● **EXTRAIT PRÉSENTÉ**

________________

Or, avant la 18e-20e semaine de gestation, le développement de l’embryon repose sur les taux maternels en iode et en hormone thyroïdienne qui influencent notoirement les stades précoces du neurodéveloppement (migration, prolifération et maturation neuronale, synaptogenèse). « Il s’agit d’une fenêtre de susceptibilité aux variations, même très fines, de l’hormonémie thyroïdienne et aux PE », expose la Dr Fabienne Cahn-Sellem (spécialiste des troubles des apprentissages, Afpa), citant l’article paru dans Science, cosignés par 37 scientifiques européens. Ce travail (2) montre la corrélation entre l’exposition de l’enfant in utero à un cocktail de PE et un retard de langage à deux ans.
Chez les femmes enceintes en particulier, les chercheurs ont analysé le liquide amniotique. « Déjà, en 2011, on y trouvait des phtalates, des pesticides organochlorés, des composés phénoliques (bisphénol A, tricloasan), des hydrocarbures polyaromatiques, des perfluorés (PFOS et PFOA), des composés halogénés (PCB) et des métaux lourds (mercure, plomb) », s’exclame la Pr Anne Barlier, présidente de la Société française d’endocrinologie (SFE).
Les effets du passage transplacentaire des PE ont été listés en 2022 dans une revue de plusieurs articles (chez l’homme et l’animal). Les altérations placentaires liées aux phtalates touchent à la morphologie, la production hormonale, la vascularisation, l’histopathologie, l’expression des gènes et des protéines.
L’imprégnation fœtale en perturbateurs endocriniens crée un environnement favorable pour le développement de pathologies, des années plus tard
Pr Anne Barlier, endocrinologue
L’ensemble de ces phénomènes contribuent à l’imprégnation fœtale en PE durant la grossesse modifiant la programmation fœtale, par des mécanismes épigénétiques. « Certes, il n’y aura pas de traduction immédiate mais cela crée l’environnement favorable pour le développement, des années plus tard, de pathologies dont la liste s’allonge. Citons en endocrinologie : cancers du sein hormonodépendants, hypofertilité, hypospadias, cancer des testicules, cancer de la prostate, puberté précoce, endométriose, goitre, fausse résistance aux hormones thyroïdiennes, diabète, obésité », précise la Pr Barlier.

________________

Poursuivez l'extrait sur les perturbateurs endocriniens pendant la grossesse à partir de sa dernière phrase. La liste ci-dessous est un document à part, indépendant de l'extrait.

________________

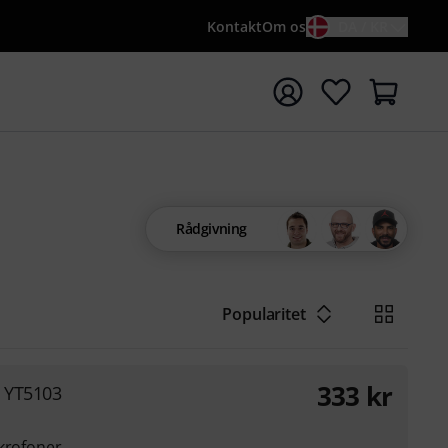
Kontakt
Om os
DA / KR
t søgning med søgeord {searchTerm}
Rådgivning
Popularitet
333
kr
 YT5103
ikrofoner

________________

● **RÉSULTAT**
Agir à toutes les échelles
La priorité de la SFE est de pousser les instances à réévaluer les substances reconnues comme PE. En Europe, 28 pays se sont engagés pour une durée de sept ans (2021-2027) à un partenariat de biosurveillance Parc (Partnership for the Assessment of Risks from Chemicals).
À l’échelle nationale, Santé publique France a fait évoluer le site « les 1 000 premiers jours » concernant l’exposition aux PE. Le HCSP a ajouté un chapitre environnement au carnet de santé et la Stratégie nationale de santé (2023-2033) comportera un volet « santé de l’enfant ». La troisième Stratégie nationale sur les perturbateurs endocriniens milite pour une politique nationale pour protéger la période de la conception.
Pour soutenir la recherche, la SFE lance en 2024 une grande opération de mécénat par son fonds de dotation : le Fonds de dotation pour la recherche et l’innovation en endocrinologie et maladies métaboliques (Friemm). Les endocrinopédiatres en libéral (Afpel) construisent le premier observatoire des stades pubertaires (Prospel) et lancent les études Pappel (pubertés avancées et pubertés précoces) et Pénélope (apparition des seins avant l’âge de 8 ans). L’impact de l’environnement professionnel (petites entreprises, ateliers) de la femme en âge de procréer est à l’étude au centre Artémis (Bordeaux), une idée qui essaime dans d’autres CHU.
(1) Welch B. M. et al. JAMA Pediatr. 2022 Sep 1;176(9):895-905.
(2) Caporale N. et al. Science. 2022 Feb 18;375(6582).